Your task
Print each record that follows exactly, leaving the pictures behind.
********************
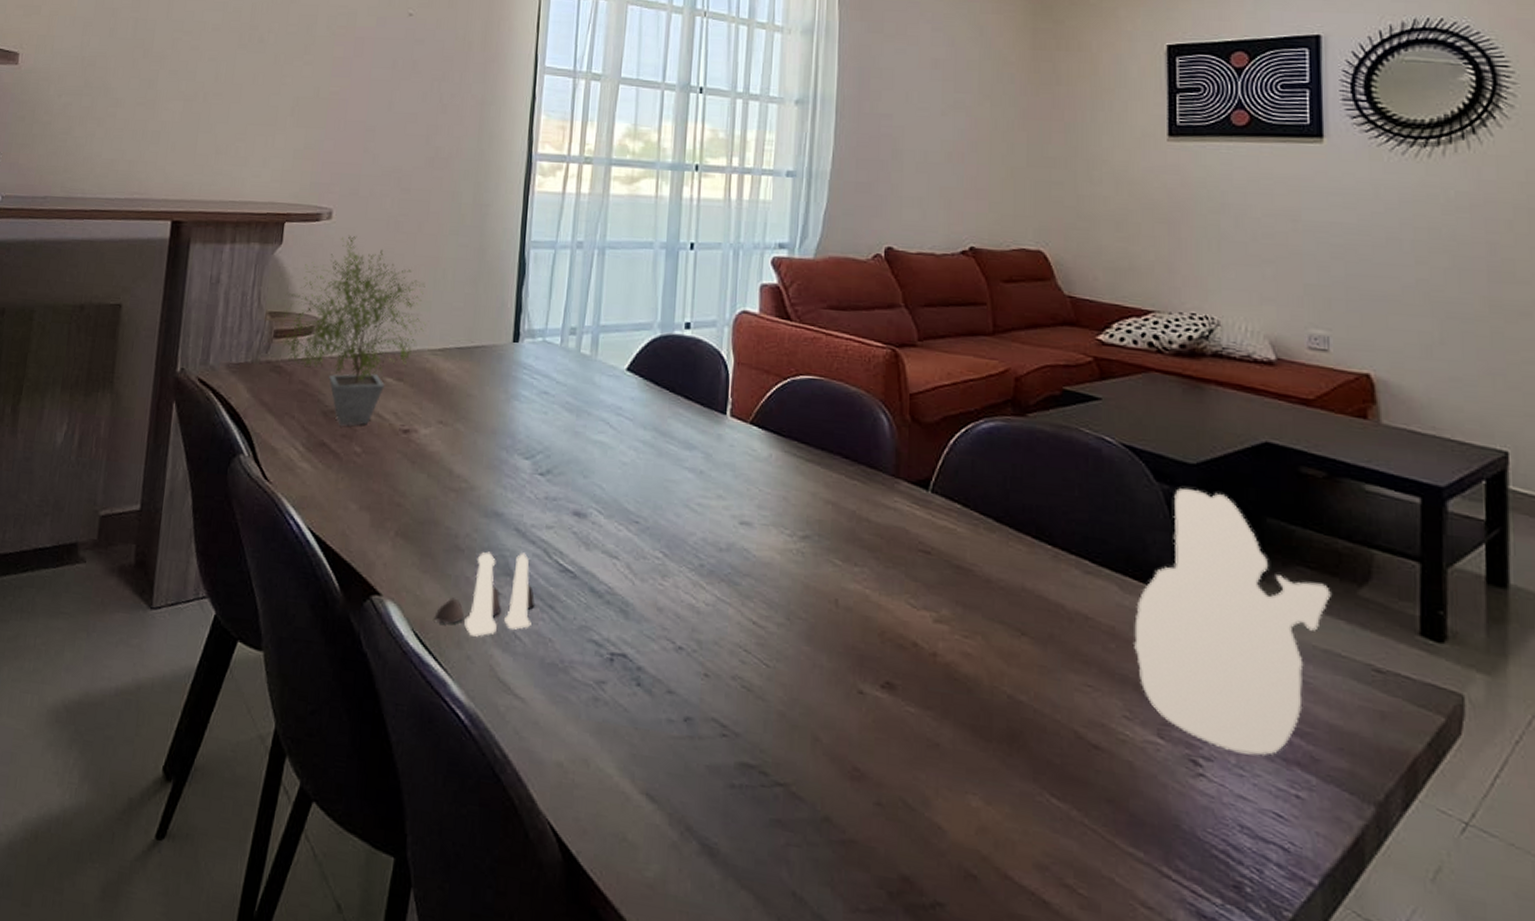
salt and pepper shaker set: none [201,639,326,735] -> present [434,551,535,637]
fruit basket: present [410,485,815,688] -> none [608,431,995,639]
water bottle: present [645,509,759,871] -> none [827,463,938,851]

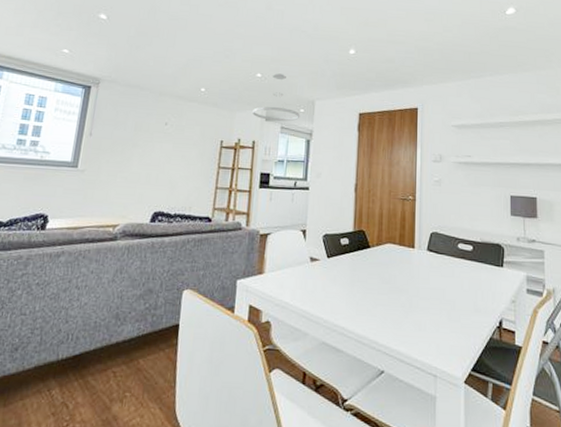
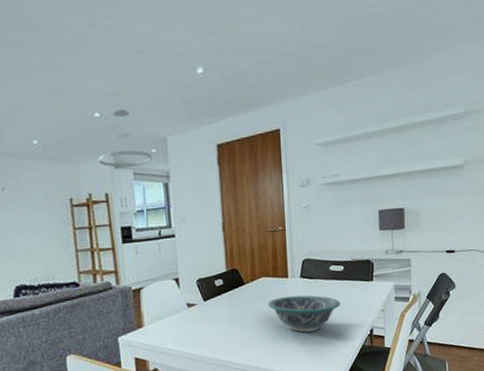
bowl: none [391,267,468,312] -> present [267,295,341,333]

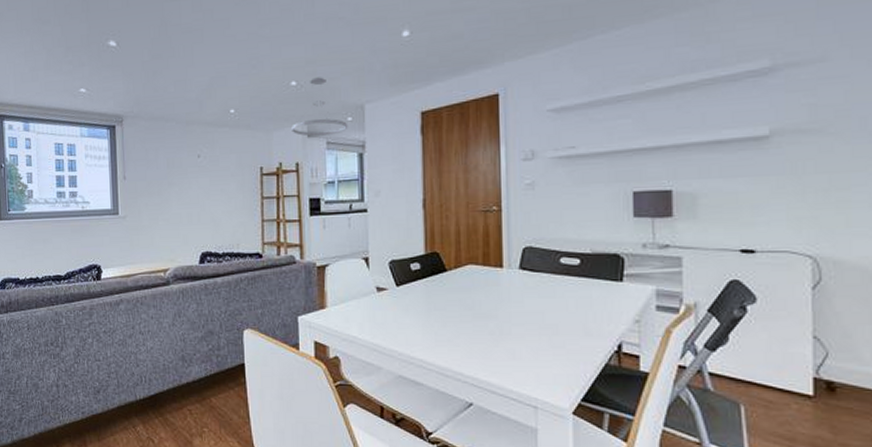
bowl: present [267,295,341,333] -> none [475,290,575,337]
********************
Reply to the task
salt and pepper shaker set: none [201,639,326,735] -> present [434,551,535,637]
fruit basket: present [410,485,815,688] -> none [608,431,995,639]
water bottle: present [645,509,759,871] -> none [827,463,938,851]

bowl: none [391,267,468,312] -> present [267,295,341,333]

bowl: present [267,295,341,333] -> none [475,290,575,337]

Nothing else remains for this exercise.